The rest of his shift—a relatively uneventful one—brings him all over town. Riolo drives through YMCA Camp Gorham, in Eagle Bay, where the staff, finished for the season, sit around a campfire and wave. He passes through the security gate at the Adirondack League Club, a 50,000-acre enclave with private homes and lakes and members that include notables such as actor Kevin Bacon. Riolo drives through Thendara, Eagle Bay, to Big Moose. At one point he turns around in the parking lot of Daikers, a bar on Fourth Lake. Someone outside the bar gives him the finger. After midnight Riolo will be called back here to break up a fight.

Riolo executes his responsibilities with kindness, patience and professionalism. The 33-year-old has been with the Town of Webb PD since 2016. He grew up in Rome, where he worked for the Rome Police Department for 10 years. Like Johnston, he’s connected to the Adirondacks. When he was a kid his parents had a camp in Otter Lake, where he’d swim and fish. Today his favorite way to spend time off-duty is white-water kayaking. Riolo says the diversity of Webb’s terrain and his job—the parts that make it challenging—“are also what make it interesting.”


“Some people come here
with a Wild West mentality, says Johnston. “They think, I’m on vacation, and all rules go out the window.”

Police are often called to Old Forge Camping Resort, a 130-acre labyrinth with 60 cottages, 132 cabins and more than 800 sites for tents and RVs. Tempers flare over the volume of music; sometimes intoxicated campers start fights. Nearby, Enchanted Forest Water Safari is another frequent stop for police. At the attraction, which claims to be the largest water theme park in the state, long lines, heat and alcohol can fuel disagreements.      

Police answer domestic disputes. There are boat accidents. Last September on Fourth Lake, a man driving a powerboat ran over a couple in a rowboat, causing serious injuries. There are property disputes, robberies, shootings and drownings. People set off illegal fireworks. The police assist EMTs and forest rangers who treat heart attacks, and twisted ankles that happen on hiking trails. People get lost. At private camps, security alarms go off—sometimes accidentally triggered by owners or raccoons. Bears must be shooed from trees or backyards. Animals collide with motor vehicles. Near Eagle Bay, Johnston himself almost hit a bull moose while riding his Enduro bike. People speed or drive while intoxicated. On Sundays—changeover day—arguments break out at gas pumps and parking lots. “We see the ugly side of the Adirondacks,” says Johnston.

The chief’s phone rings at all hours. Perhaps in his most exhausted moments, his ring tone reminds him why he chose this path. But the biggest thing that keeps Johnston awake at night, he says, is “wondering just how long it’ll take to get there.”
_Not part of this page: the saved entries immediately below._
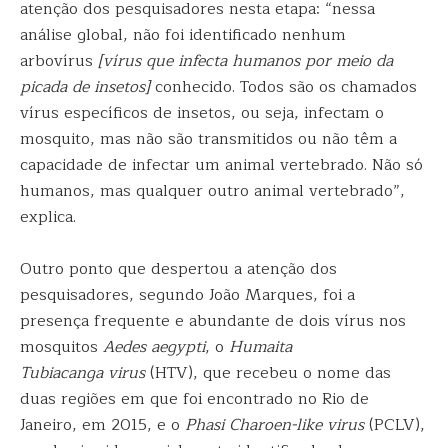
atenção dos pesquisadores nesta etapa: “nessa
análise global, não foi identificado nenhum
arbovírus
[vírus que infecta humanos por meio da
picada de insetos]
conhecido. Todos são os chamados
vírus específicos de insetos, ou seja, infectam o
mosquito, mas não são transmitidos ou não têm a
capacidade de infectar um animal vertebrado. Não só
humanos, mas qualquer outro animal vertebrado”,
explica.
Outro ponto que despertou a atenção dos
pesquisadores, segundo João Marques, foi a
presença frequente e abundante de dois vírus nos
mosquitos
Aedes aegypti
, o
Humaita
Tubiacanga
virus
(HTV), que recebeu o nome das
duas regiões em que foi encontrado no Rio de
Janeiro, em 2015, e o
Phasi Charoen-like virus
(PCLV),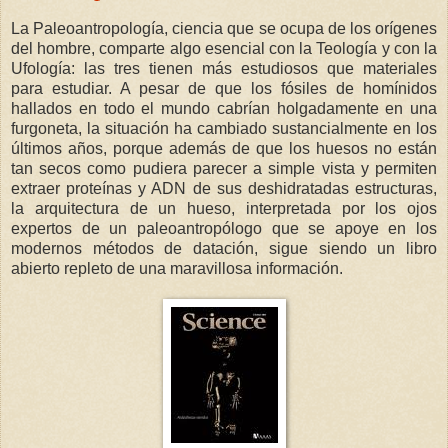
La Paleoantropología, ciencia que se ocupa de los orígenes
del hombre, comparte algo esencial con la Teología y con la
Ufología: las tres tienen más estudiosos que materiales
para estudiar. A pesar de que los fósiles de homínidos
hallados en todo el mundo cabrían holgadamente en una
furgoneta, la situación ha cambiado sustancialmente en los
últimos años, porque además de que los huesos no están
tan secos como pudiera parecer a simple vista y permiten
extraer proteínas y ADN de sus deshidratadas estructuras,
la arquitectura de un hueso, interpretada por los ojos
expertos de un paleoantropólogo que se apoye en los
modernos métodos de datación, sigue siendo un libro
abierto repleto de una maravillosa información.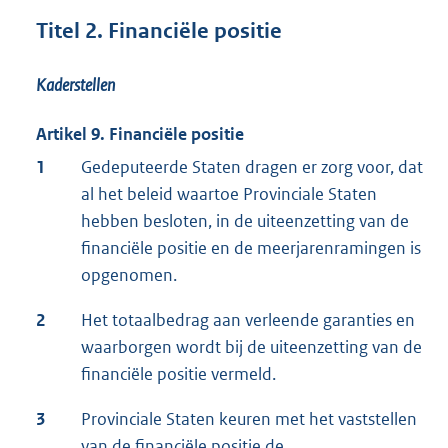
Titel 2. Financiële positie
Kaderstellen
Artikel 9. Financiële positie
1
Gedeputeerde Staten dragen er zorg voor, dat
al het beleid waartoe Provinciale Staten
hebben besloten, in de uiteenzetting van de
financiële positie en de meerjarenramingen is
opgenomen.
2
Het totaalbedrag aan verleende garanties en
waarborgen wordt bij de uiteenzetting van de
financiële positie vermeld.
3
Provinciale Staten keuren met het vaststellen
van de financiële positie de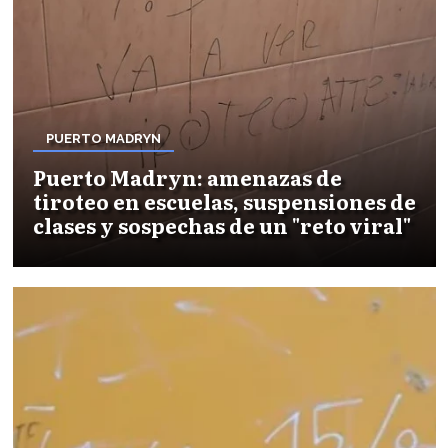
PUERTO MADRYN
Puerto Madryn: amenazas de
tiroteo en escuelas, suspensiones de
clases y sospechas de un "reto viral"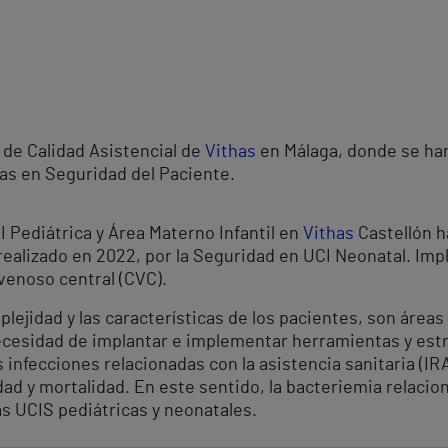
 de Calidad Asistencial de
Vithas
en Málaga, donde se han
vas en Seguridad del Paciente.
 Pediátrica y Área Materno Infantil en
Vithas
Castellón h
 realizado en 2022, por la Seguridad en UCI Neonatal. Im
 venoso central (CVC).
ejidad y las características de los pacientes, son áreas 
ecesidad de implantar e implementar herramientas y est
s infecciones relacionadas con la asistencia sanitaria (
dad y mortalidad. En este sentido, la bacteriemia relacio
as UCIS pediátricas y neonatales.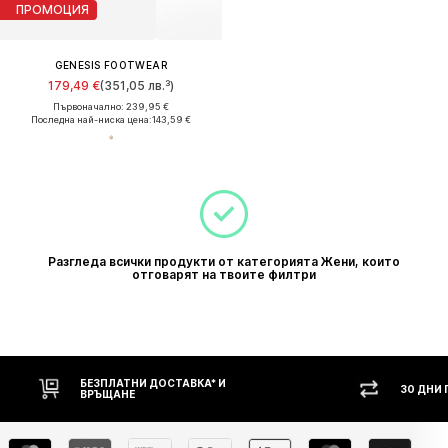
ПРОМОЦИЯ
GENESIS FOOTWEAR
179,49 €
(351,05 лв.³)
Първоначално: 239,95 €
Последна най-ниска цена:
143,59 €
Разгледа всички продукти от категорията Жени, които
отговарят на твоите филтри
БЕЗПЛАТНИ ДОСТАВКА* И
30 ДНИ
ВРЪЩАНЕ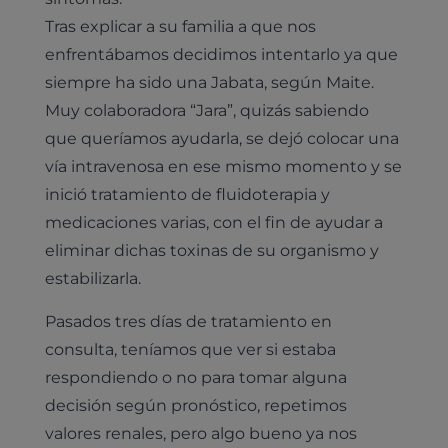
Tras explicar a su familia a que nos
enfrentábamos decidimos intentarlo ya que
siempre ha sido una Jabata, según Maite.
Muy colaboradora “Jara”, quizás sabiendo
que queríamos ayudarla, se dejó colocar una
vía intravenosa en ese mismo momento y se
inició tratamiento de fluidoterapia y
medicaciones varias, con el fin de ayudar a
eliminar dichas toxinas de su organismo y
estabilizarla.
Pasados tres días de tratamiento en
consulta, teníamos que ver si estaba
respondiendo o no para tomar alguna
decisión según pronóstico, repetimos
valores renales, pero algo bueno ya nos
At press time most businesses
across the state are shut down because of COVID-19. The last few months Chief Johnston has seen lights on at private camps in Big Moose, Stillwater and Okara Lakes—places usually shuttered until Memorial Day.

Enchanted Forest Water Safari says it’s opening, Old Forge Camping Resort, too. But what of the town’s shops, galleries, boat tours and hotels and resorts? Will the international workers who are vital seasonal employees be permitted to enter the country?   

It’s an uncertain time.

Johnston worries about his community, about the future of its businesses, and the logistics of keeping people safe. All he can do, he says, is “take it day by day.”